– Lisa Gee
Nearlies from Hornsey Library users:
I NEARLY was a rock guitarist, but it never healed, my broken wrist (sad and true)
I NEARLY escaped from Hornsey a few times.. but in the end I got stuck
I NEARLY was a circus artist but the boss was too much trouble
I NEARLY was a bodyguard, but the company training me went bust
Nearlies from participants in the Writing Platform day at Rich Mix, Hackney:
“I NEARLY gave up writing long form narrative.. but I changed my mind.” – Kate Pullinger
“I NEARLY got a script taken by the BBC at age 13. My mother vetoed it. I nearly… forgave her!”
“I NEARLY went into a career with Kentucky Fried Chicken” @thelitplatform
These Nearlyincidents submitted by students on the Royal College of Art MA in Critical Writing in Art & Design, October 2012
I nearly spoke to a man on the tube today about how great the book he was holding is. Then I remembered what happened the last time I approached someone in the same way and thought. better.
I nearly became Catholic but didn’t want to declare what I’d done in front of an audience.
I was turned on by Jimmy Saville. phwoar
I was asked out by every member of Take That and turned them all down!
This morning I nearly blew up the RCA. Paul, the man outside, offered my detailed instructions on how to do it.
I nearly, almost, maybe finished a human-sized bag of wotsit-type-crisps and then nearly vomited orange.
I nearly made the giant crumpets for a certain butter advert. I still have one.
I nearly started up a cafe – ‘space’ – review website for the benefit of stressed out students that couldn’t find a place to work in the university library. There was a definite demand for it; I had a logo, website layout and a heap of enthusiasm but not enough time during the exam-term. Last week, I thought about instigating the project in London for freelancers but gave up at the first hurdle. I hear nearliness happens to entrepreneur all the time.
Each year I nearly go and live in the forest. Which one? I dont know. Why do you want to do this? Because I read Beckett.I nearly stayed home. I nearly moved to Montreal. I nearly moved to Cambridge. I nearly learned to ride a bike and punt along canals and I nearly married a don so I could walk on the grass.
I nearly married a man I met under a tree in Cambridge
I don’t like to apply ‘nearliness’ to my decisions. So far, most of my choices have turned out pretty well. I find it hard to imagine my other lives or I don’t want to. In any case if I hadn’t made the bad decisions that I did, would I have ever made it to that specific time and place where I made the best choice of all? I need my mistakes;, some of them turned out to be very useful indeed.

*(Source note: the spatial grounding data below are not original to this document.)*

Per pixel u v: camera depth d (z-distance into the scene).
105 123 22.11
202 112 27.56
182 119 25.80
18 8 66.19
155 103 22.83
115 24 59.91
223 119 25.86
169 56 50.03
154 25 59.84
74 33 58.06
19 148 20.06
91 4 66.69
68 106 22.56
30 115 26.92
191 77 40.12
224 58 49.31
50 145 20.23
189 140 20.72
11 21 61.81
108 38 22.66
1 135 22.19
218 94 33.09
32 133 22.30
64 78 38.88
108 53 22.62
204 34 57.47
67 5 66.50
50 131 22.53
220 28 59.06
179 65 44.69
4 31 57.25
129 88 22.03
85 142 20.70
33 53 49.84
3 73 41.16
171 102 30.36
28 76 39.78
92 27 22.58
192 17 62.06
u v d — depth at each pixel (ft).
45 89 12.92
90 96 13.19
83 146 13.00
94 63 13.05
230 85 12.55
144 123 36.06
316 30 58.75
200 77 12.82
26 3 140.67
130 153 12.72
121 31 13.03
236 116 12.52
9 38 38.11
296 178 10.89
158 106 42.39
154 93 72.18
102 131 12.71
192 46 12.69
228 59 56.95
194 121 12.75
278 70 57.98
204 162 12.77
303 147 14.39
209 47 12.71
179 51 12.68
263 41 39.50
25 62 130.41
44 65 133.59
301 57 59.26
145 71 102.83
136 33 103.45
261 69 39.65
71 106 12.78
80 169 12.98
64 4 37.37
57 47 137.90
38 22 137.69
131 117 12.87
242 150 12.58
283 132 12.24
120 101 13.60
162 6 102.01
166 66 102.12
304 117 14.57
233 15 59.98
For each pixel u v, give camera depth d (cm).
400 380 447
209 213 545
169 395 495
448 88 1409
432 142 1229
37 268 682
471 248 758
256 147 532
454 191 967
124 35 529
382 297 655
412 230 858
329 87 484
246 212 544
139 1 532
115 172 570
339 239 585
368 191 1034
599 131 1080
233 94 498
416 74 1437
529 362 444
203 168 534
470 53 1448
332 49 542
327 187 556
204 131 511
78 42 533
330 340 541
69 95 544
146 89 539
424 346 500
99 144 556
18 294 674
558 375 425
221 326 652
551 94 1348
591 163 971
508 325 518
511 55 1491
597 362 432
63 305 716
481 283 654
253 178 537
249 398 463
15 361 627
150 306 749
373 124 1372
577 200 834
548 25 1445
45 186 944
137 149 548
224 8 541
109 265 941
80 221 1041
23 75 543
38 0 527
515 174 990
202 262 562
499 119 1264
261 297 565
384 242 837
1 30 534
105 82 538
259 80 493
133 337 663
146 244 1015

I nearly moved to Holland.
I nearly said yes to running a shisha lounge in Durham, then chose to set one up in London instead.
I nearly ended up stranded in Johannesburg airport, but thankfully the kind man behind me paid for my flight. ( I nearly accepted 30p for a chocolate bar I couldn’t afford by the woman at London Bridge newstand)
I nearly drowned in my own lung fluid.
I nearly wasn’t born.
I nearly played football for Manchester United, I was young, not from Manchester, full of spirit and gung hoe but ultimately shit at football.
I nearly believed that sentence.
I have a habit of seeing life as a series of nearly-disasters. (a philosophical mish mash of Thomas Hardy and Sliding Doors).
I nearly called the fire brigade after being drunk and thinking that the TV was on fire… It was just switched on.
I nearly set up a cinema in Manchester
I was nearly an extra in the recent Anna Karenina film but I had a bitch fight with Kiera Knightly.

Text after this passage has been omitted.